**Work instruction 1**
In the text about Burroughs characters jailed for crimes they didn't commit, how long was the jury out before it acquitted June Lathrop?
**Work instruction 2**
Pick up the text about Burroughs characters wrongly jailed after its final sentence and write the next part.

**Text provided**

Initially, Bill avoided going to the slammer when the bank president refused to press charges. Three years later, however, Mason was again threatened with jail time by the bank president’s son, who wanted control of Bill’s local auto sales companies. “My father wouldn’t prosecute you for robbing the bank; but, by God, I will,” threatened the son. “The charge still stands, and you can take your choice between turning those agencies over to me or going to jail.” Mason stood defiant, however. “I’ll be damned if I’ll let him have the agencies,” he told his sister. “I’ll come back and go on here as though nothing had happened.” Frank West finally confessed, however, and Bill Mason never did become a jailbird.


Other Innocent Jailbirds
Several other Burroughs characters found themselves behind bars, accused of crimes they didn’t commit. In The Mucker, Billy Burne was arrested and convicted for the murder of a Chicago storeowner. Perjured testimony convicted him at trial, and he received a life sentence. After escaping on the way to the pen, Billy declared, “I’ll never go back to the stir alive.” He didn’t have to. At the story’s end, the real killer confessed, and the governor pardoned Billy.

In The Girl From Farris’s, June Lathrop (aka Maggie Lynch) twice found herself unjustly behind bars. First, the Chicago police held Maggie for two weeks as a state witness against a mobster, who made bail pending trial. “Thus it was that the defendant went free,” Burroughs cynically noted, “while the injured one remained behind prison bars.” 

Four years later, June became a defendant when she was arrested and tried for murder. Again Burroughs scorned Chicago’s justice system while explaining the outcome of “The People versus June Lathrop.” 

The jury was out but fifteen minutes, returning a verdict of not guilty on the first ballot. To June Lathrop it meant nothing. It was what she expected; but though it freed her from an unjust charge, it could never right the hideous wrong that had been done her … by the community, as represented by the police, in dragging the whole fabric of her shame before the world.
Then there’s the case of Jimmy Torrance, falsely accused of his employer’s murder in The Efficiency Expert. He spent weeks in jail before the case of the “People of Illinois versus James Torrance, Jr.” came to trial. Initially things didn’t go well for the defendant. “The State had established an unassailable a case as might be built on circumstantial evidence,” Burroughs affirmed. The real killer was exposed in the courtroom, however, and obligingly ended the proceedings against Jimmy by leaping to his death out a courtroom window.

[Collected data]
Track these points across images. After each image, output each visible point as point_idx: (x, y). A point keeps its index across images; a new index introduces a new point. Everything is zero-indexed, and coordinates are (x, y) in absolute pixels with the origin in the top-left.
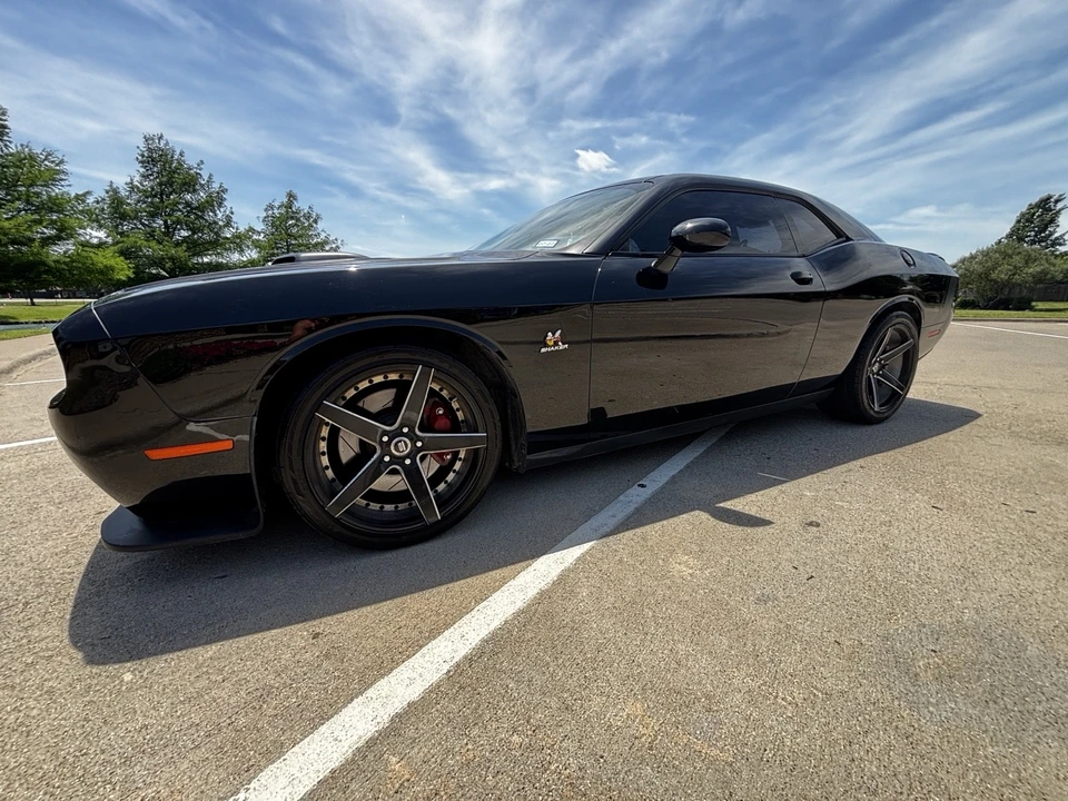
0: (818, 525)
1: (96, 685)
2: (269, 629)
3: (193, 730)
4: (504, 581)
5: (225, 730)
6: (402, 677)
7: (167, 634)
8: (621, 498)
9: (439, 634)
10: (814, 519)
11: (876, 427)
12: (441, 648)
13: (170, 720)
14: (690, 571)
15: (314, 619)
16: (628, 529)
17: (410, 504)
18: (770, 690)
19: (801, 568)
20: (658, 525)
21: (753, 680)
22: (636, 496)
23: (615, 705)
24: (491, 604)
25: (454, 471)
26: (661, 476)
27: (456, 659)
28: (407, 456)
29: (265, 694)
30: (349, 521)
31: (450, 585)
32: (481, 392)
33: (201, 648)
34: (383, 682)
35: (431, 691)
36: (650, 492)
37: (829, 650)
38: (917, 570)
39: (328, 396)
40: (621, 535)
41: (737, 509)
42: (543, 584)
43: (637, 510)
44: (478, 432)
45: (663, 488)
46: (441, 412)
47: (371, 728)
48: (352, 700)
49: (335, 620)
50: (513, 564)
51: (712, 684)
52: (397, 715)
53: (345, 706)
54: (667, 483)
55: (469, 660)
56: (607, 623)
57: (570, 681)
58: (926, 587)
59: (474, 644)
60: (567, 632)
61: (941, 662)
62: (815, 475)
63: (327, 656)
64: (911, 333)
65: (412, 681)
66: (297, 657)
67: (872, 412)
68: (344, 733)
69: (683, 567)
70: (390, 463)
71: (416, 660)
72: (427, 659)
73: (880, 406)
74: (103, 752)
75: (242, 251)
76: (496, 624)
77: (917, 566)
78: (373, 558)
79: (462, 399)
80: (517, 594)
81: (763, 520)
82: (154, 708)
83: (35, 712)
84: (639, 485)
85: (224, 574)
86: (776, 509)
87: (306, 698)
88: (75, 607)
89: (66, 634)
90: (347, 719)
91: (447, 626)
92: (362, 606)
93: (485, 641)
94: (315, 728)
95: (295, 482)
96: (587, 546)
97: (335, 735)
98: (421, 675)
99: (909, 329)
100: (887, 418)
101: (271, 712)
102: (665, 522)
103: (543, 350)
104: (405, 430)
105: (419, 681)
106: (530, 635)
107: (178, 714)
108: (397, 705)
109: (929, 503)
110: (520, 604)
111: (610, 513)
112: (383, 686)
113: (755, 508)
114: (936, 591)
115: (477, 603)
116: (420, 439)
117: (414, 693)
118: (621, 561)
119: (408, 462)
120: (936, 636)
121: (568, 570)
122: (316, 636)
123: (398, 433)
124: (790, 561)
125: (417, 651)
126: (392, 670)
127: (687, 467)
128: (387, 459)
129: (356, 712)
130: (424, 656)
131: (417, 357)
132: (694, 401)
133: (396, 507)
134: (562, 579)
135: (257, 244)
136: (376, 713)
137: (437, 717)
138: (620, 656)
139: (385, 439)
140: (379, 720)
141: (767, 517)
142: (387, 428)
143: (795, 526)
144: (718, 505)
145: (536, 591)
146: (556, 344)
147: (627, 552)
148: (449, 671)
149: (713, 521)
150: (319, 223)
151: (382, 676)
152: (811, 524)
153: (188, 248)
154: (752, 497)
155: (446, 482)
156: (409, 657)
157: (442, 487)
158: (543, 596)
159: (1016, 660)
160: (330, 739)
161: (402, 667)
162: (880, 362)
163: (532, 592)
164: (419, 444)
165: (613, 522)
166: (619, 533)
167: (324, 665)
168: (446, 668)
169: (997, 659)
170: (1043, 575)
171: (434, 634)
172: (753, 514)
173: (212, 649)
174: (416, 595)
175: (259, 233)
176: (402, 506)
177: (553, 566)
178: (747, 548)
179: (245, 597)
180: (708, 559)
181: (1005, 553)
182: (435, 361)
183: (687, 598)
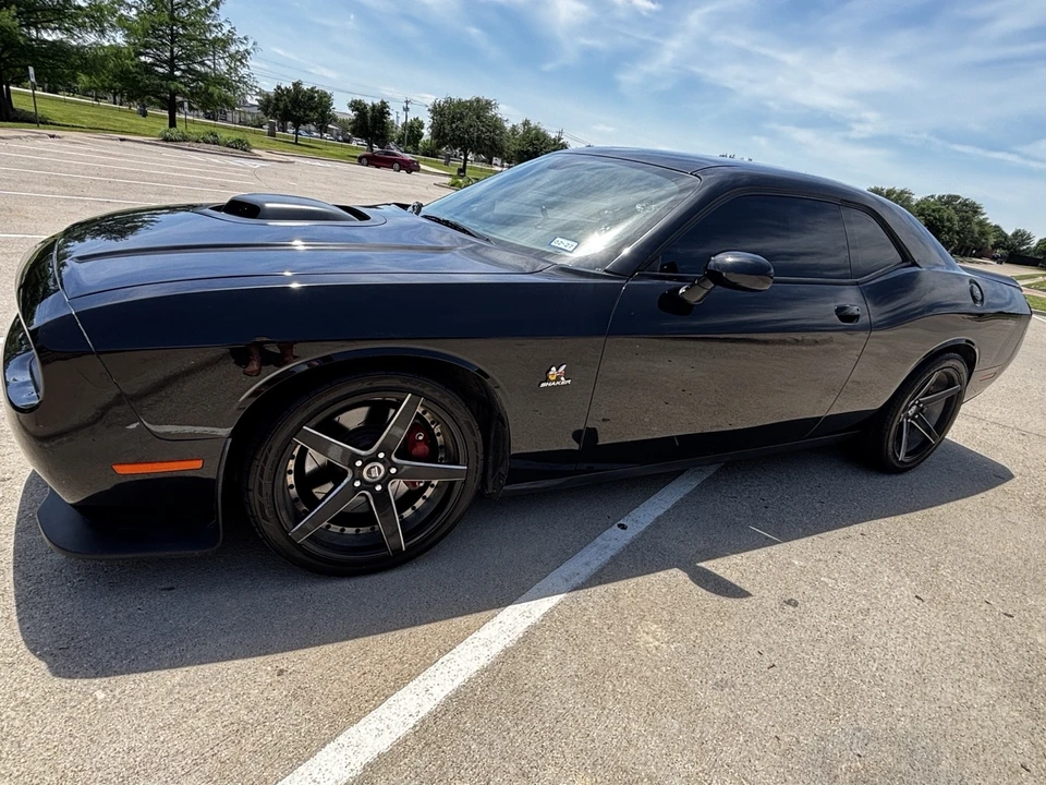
0: (796, 605)
1: (71, 700)
2: (231, 658)
3: (180, 757)
4: (469, 631)
5: (210, 760)
6: (370, 727)
7: (128, 651)
8: (598, 540)
9: (404, 685)
10: (794, 596)
11: (895, 478)
12: (407, 701)
13: (155, 746)
14: (657, 643)
15: (277, 653)
16: (600, 583)
17: (373, 529)
18: (706, 777)
19: (766, 654)
20: (633, 581)
21: (693, 766)
22: (614, 540)
23: (567, 777)
24: (456, 657)
25: (424, 497)
26: (645, 514)
27: (421, 715)
28: (378, 483)
29: (242, 729)
30: (311, 547)
31: (413, 629)
32: (469, 424)
33: (166, 671)
34: (352, 730)
35: (398, 745)
36: (630, 536)
37: (768, 745)
38: (874, 669)
39: (309, 421)
40: (593, 589)
41: (718, 573)
42: (508, 640)
43: (614, 559)
44: (458, 464)
45: (644, 533)
46: (421, 438)
47: (346, 774)
48: (325, 744)
49: (298, 657)
50: (479, 611)
51: (656, 766)
52: (369, 764)
53: (319, 750)
54: (649, 527)
55: (434, 716)
56: (568, 693)
57: (528, 749)
58: (876, 689)
59: (438, 700)
60: (528, 697)
61: (861, 767)
62: (810, 538)
63: (295, 697)
64: (959, 378)
65: (380, 732)
66: (266, 694)
67: (894, 462)
68: (321, 775)
69: (651, 636)
70: (360, 488)
71: (383, 710)
72: (393, 710)
73: (907, 455)
74: (99, 769)
75: (102, 32)
76: (459, 681)
77: (876, 665)
78: (329, 585)
79: (445, 425)
80: (481, 648)
81: (742, 590)
82: (136, 731)
83: (17, 723)
84: (619, 526)
85: (169, 585)
86: (758, 578)
87: (281, 737)
88: (17, 606)
89: (21, 638)
90: (323, 763)
91: (412, 677)
92: (324, 644)
93: (449, 698)
94: (293, 768)
95: (261, 505)
96: (556, 599)
97: (314, 776)
98: (388, 727)
99: (959, 373)
100: (910, 468)
101: (249, 747)
102: (640, 579)
103: (543, 385)
104: (381, 455)
105: (387, 732)
106: (493, 697)
107: (162, 739)
108: (368, 754)
109: (914, 590)
110: (484, 662)
111: (584, 560)
112: (352, 734)
113: (738, 574)
114: (884, 694)
115: (442, 654)
116: (394, 465)
117: (384, 744)
118: (589, 621)
119: (379, 488)
120: (866, 741)
121: (534, 627)
122: (281, 673)
123: (374, 458)
124: (757, 644)
125: (383, 701)
126: (360, 718)
127: (675, 506)
128: (357, 484)
129: (330, 758)
130: (389, 707)
131: (408, 385)
132: (698, 431)
133: (358, 531)
134: (527, 638)
135: (123, 23)
136: (348, 761)
137: (406, 771)
138: (577, 728)
139: (359, 463)
140: (352, 767)
141: (746, 586)
142: (363, 453)
143: (773, 603)
144: (699, 564)
145: (501, 647)
146: (558, 379)
147: (596, 612)
148: (415, 726)
149: (691, 585)
150: (221, 6)
151: (352, 724)
152: (789, 602)
153: (19, 14)
154: (736, 559)
155: (414, 508)
156: (375, 707)
157: (408, 513)
158: (508, 654)
159: (927, 773)
160: (309, 780)
161: (370, 716)
162: (918, 405)
163: (497, 649)
164: (393, 471)
165: (586, 572)
166: (591, 586)
167: (294, 706)
168: (412, 722)
169: (911, 770)
170: (988, 690)
171: (400, 683)
172: (733, 581)
173: (179, 675)
174: (379, 637)
175: (130, 7)
176: (363, 530)
177: (520, 619)
178: (719, 623)
179: (199, 618)
180: (676, 632)
181: (964, 661)
182: (427, 390)
183: (648, 674)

**Final answer 1**
Fifteen minutes.

**Final answer 2**
Bridge and Abigail Prim were two Burroughs characters who came within a heartbeat of being unjustly hanged in The Oakdale Affair. Bridge, Billy Burne’s sidekick in The Mucker, was no stranger to a jail cell. “The police of more than one city knew Bridge,” ERB explained. “They knew him, though, as a character and not as a criminal. A dozen times he had been arraigned upon suspicion; but as many times had he been released with a clean bill of morals until of late Bridge had become almost immune from arrest.

He found himself in deep legal trouble, however, when he fell in with Abigail, a teenage runaway who had taken on the identity of the criminal “Oskaloosa Kid.” Circumstances led to their unjust arrest for the murder of a prominent Oakdale citizen. Unlike June Lathrop and Jimmy Torrance, however, Bridge and Abigail didn’t have the benefit of a trial to clear their names. A horde of Oakdale citizens decided to move straight to the execution phase.

With oaths and threats the mob, brainless and heartless, cowardly, bestial, filled with the lust for blood, pushed and jammed into the narrow corridor before the cell door where the two prisoners awaited their fate. The single guard was brushed away. A dozen men wielding three railroad ties battered upon the grating of the door, swinging the ties far back and then in unison bringing them heavily forward against the puny iron.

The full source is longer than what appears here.